Credit card processing fees are a legitimate business expense and fully deductible. The question is how to record them so your books stay accurate and you can actually see what these fees cost you over time.

There are two main approaches. You can record gross sales with fees as a separate expense, or record net deposits after fees are already taken out. The gross method is generally better for most businesses because it gives you cleaner financial statements and shows your actual revenue separate from your costs.

Here’s how the gross method works. When you make a $100 sale, you record $100 in revenue. The processor might deposit $97.10 into your account after taking their 2.9% cut. You record the $2.90 as a credit card processing fee expense. Your books show what you actually sold, what you paid in fees, and what you deposited.

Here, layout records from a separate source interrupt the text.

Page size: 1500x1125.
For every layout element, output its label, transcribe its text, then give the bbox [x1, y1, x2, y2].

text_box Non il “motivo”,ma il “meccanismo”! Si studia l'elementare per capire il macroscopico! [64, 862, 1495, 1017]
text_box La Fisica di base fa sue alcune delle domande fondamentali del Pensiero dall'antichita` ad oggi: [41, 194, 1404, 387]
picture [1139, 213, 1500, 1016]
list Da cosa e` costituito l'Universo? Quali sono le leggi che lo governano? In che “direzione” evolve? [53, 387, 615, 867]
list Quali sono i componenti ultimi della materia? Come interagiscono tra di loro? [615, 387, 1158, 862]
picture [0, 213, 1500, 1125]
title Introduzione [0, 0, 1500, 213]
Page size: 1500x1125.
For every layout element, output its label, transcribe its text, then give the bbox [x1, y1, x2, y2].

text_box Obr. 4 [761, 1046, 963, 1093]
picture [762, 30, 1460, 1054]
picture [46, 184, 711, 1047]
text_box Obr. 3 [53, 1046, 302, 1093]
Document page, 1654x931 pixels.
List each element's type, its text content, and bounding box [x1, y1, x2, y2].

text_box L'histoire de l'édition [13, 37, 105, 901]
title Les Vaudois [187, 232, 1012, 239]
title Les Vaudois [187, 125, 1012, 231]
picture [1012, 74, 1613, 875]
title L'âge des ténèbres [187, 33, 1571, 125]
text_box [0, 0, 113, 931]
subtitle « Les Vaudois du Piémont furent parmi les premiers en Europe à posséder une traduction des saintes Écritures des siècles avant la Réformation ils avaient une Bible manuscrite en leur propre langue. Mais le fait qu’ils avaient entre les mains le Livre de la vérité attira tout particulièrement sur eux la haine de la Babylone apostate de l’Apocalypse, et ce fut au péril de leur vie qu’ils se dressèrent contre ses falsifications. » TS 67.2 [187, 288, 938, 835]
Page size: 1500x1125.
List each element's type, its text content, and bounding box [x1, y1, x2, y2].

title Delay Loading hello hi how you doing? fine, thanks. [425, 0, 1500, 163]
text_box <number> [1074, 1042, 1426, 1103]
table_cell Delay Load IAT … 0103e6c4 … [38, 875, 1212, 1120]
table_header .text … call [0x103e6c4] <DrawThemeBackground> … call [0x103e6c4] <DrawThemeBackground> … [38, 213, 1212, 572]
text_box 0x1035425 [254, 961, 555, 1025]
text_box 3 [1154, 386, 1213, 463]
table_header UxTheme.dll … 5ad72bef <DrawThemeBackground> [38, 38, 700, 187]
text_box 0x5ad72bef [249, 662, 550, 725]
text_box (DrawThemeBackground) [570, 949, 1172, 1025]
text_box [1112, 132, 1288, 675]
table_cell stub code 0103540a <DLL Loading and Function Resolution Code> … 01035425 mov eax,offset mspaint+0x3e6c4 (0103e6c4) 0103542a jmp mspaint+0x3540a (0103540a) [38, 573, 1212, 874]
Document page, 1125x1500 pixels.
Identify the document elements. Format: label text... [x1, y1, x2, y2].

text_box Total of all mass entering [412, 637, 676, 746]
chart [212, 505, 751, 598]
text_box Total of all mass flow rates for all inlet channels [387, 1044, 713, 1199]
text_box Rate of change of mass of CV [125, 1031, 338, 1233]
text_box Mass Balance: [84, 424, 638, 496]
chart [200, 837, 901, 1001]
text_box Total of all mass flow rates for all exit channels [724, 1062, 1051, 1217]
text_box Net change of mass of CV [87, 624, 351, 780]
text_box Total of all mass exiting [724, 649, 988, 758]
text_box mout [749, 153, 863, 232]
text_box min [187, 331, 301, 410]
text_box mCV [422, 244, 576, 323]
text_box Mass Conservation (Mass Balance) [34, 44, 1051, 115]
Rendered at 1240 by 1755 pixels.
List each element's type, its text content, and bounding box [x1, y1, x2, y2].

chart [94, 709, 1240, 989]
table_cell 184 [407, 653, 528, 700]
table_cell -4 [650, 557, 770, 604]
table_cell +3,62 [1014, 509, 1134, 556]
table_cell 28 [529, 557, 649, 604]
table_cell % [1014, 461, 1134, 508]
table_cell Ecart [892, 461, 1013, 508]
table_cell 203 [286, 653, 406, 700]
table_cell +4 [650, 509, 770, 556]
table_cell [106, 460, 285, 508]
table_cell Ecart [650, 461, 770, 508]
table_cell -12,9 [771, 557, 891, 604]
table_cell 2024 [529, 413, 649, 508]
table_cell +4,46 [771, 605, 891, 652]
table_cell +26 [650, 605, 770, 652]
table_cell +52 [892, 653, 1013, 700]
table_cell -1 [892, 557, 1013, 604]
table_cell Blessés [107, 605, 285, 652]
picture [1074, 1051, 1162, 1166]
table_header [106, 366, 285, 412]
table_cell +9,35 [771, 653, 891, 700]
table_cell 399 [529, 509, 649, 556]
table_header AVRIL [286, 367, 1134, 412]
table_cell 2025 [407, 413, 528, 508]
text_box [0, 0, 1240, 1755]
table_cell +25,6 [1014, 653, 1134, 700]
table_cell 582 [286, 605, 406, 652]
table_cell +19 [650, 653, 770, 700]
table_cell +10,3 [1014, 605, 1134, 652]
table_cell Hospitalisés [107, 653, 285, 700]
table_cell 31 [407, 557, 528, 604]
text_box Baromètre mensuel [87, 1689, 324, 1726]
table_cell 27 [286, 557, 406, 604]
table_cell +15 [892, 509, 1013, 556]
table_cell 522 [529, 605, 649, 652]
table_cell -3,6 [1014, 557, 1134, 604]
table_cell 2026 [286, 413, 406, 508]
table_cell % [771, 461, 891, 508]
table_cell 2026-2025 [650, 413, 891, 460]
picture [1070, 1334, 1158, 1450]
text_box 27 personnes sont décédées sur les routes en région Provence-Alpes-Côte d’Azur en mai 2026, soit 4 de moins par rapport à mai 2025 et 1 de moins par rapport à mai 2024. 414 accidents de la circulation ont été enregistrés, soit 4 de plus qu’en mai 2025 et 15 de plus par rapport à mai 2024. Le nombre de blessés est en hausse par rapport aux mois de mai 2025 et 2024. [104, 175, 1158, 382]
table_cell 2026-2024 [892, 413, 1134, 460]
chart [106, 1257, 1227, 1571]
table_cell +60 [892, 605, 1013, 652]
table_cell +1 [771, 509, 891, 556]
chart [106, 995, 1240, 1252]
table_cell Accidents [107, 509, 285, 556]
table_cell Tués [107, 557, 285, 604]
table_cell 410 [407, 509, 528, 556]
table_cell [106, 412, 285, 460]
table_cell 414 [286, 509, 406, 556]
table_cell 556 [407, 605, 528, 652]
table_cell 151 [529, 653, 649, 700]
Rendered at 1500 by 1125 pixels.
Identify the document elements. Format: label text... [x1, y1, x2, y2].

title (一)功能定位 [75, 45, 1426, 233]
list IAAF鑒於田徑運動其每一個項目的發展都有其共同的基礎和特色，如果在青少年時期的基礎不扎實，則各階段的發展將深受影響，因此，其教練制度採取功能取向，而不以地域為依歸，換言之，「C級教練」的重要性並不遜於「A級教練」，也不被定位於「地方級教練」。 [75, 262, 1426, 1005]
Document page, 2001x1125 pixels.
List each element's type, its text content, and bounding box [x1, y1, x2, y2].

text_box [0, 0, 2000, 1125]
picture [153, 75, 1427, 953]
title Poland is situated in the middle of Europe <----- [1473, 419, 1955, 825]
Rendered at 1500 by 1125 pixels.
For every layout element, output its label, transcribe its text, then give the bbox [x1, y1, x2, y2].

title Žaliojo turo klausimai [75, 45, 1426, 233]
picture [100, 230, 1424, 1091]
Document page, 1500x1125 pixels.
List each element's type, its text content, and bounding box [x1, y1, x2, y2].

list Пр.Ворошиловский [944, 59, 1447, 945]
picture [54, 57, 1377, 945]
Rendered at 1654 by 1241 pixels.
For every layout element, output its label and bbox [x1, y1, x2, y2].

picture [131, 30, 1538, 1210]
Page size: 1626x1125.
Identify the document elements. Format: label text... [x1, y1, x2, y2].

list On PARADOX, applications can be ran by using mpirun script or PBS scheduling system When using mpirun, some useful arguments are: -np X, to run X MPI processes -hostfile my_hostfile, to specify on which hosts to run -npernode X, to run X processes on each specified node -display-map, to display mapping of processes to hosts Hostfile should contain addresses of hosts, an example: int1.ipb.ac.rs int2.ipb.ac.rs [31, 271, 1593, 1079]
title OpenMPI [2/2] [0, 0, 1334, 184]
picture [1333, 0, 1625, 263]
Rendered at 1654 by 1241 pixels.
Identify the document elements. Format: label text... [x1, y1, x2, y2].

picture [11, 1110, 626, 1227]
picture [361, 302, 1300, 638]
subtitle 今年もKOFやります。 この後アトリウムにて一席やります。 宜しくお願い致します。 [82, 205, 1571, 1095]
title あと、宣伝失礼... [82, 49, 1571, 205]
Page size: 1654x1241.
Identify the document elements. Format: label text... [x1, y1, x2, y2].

The challenge is that most processors don’t give you one clean deposit with one fee line. Square, Stripe, PayPal, and others batch transactions and take fees throughout the day or at varying times. Some hold fees and deduct them weekly or monthly. This creates reconciliation headaches if you’re not set up correctly.

In QuickBooks or similar software, create an expense account specifically for credit card fees or payment processing fees. When you reconcile, match your gross sales to your sales reports from the processor and book the fee as a separate line. Some accounting software can pull processor reports automatically and handle this split for you.

The net method is simpler but hides important information. Just recording whatever hits your bank account means you won’t know your true revenue or what percentage you’re paying in fees without digging through processor statements. For tax purposes you get the same deduction either way. For running your business you’re flying blind.

If you’re using multiple payment processors, track each one separately. The fees vary and you should know which platform costs you more. Professional bookkeeping support includes this kind of expense tracking and reconciliation so you always know where your money is going.

A business processing $500,000 annually at 2.9% pays over $14,000 in fees. That’s worth tracking closely.

The other common mistake is forgetting about fees entirely and recording deposits as revenue. This understates your actual sales and means you’re not claiming a legitimate deduction. It also makes your books impossible to reconcile when the processor statements don’t match your recorded income.

When it comes to small business tax preparation, having your processing fees already categorized correctly saves time. Your accountant can see exactly what you paid and deduct it without having to reconstruct records from processor statements at year end.